Study: UK firms fear tax threat most

Private equity firms in the UK feel that potential changes to the way capital gains are taxed could endanger the country’s position as an industry hub.

As the UK goes to the polls to vote for the next government, private equity practitioners in the country consider proposed changes to the tax regime as posing the largest threat to the UK’s attractiveness as a base for their firms, according to a survey by the private equity partner and fund finance team at banking group Investec.

UK taxes: Keeping
GPs awake at night

A potential increase in the rate of capital gains tax was regarded as the most significant threat, followed by the rate of tax levied on carried interest, said the survey of 92 UK-based private equity practitioners.

The EU’s proposed directive on the regulation of alternative investments ranked third.

“The next government must take very seriously the risk posed to the UK’s position as a hub for the private equity industry,” said Investec’s Simon Hamilton in a statement.  “Punitive levels of taxation could soon drive these talented individuals overseas, which could undermine a potential pillar of future economic growth.”

Among the tax measures proposed by the various political parties, a hike in the tax on capital gains in the Liberal Democrat manifesto has proved the least palatable to the UK’s private equity industry.
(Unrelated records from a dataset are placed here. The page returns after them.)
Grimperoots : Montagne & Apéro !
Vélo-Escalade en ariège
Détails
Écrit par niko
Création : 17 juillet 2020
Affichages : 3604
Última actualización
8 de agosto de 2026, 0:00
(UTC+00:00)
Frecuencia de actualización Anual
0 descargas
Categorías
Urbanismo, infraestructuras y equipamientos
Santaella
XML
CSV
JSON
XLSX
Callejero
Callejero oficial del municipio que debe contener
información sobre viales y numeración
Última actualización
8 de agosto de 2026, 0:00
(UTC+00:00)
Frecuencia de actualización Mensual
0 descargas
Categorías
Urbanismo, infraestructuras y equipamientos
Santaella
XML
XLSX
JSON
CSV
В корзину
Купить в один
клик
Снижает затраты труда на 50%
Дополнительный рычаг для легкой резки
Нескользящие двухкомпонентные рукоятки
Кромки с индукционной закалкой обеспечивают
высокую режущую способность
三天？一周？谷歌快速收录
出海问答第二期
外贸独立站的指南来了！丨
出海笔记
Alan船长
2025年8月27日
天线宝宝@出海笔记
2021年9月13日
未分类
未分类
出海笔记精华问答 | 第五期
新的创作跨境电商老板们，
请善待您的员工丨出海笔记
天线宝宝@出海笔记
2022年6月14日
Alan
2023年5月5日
It proposes taxing CGT at the same level as income tax.  This could effectively mean a rise from 18 percent to 50 percent.

Simon Walker, chief executive of the British Private Equity and Venture Capital Association, described the proposal as “completely dotty”. It would, he said, “lead to lower tax revenues as transactions would be put on hold, and it would send a very negative message internationally about the UK as a place in which to base and grow a business.”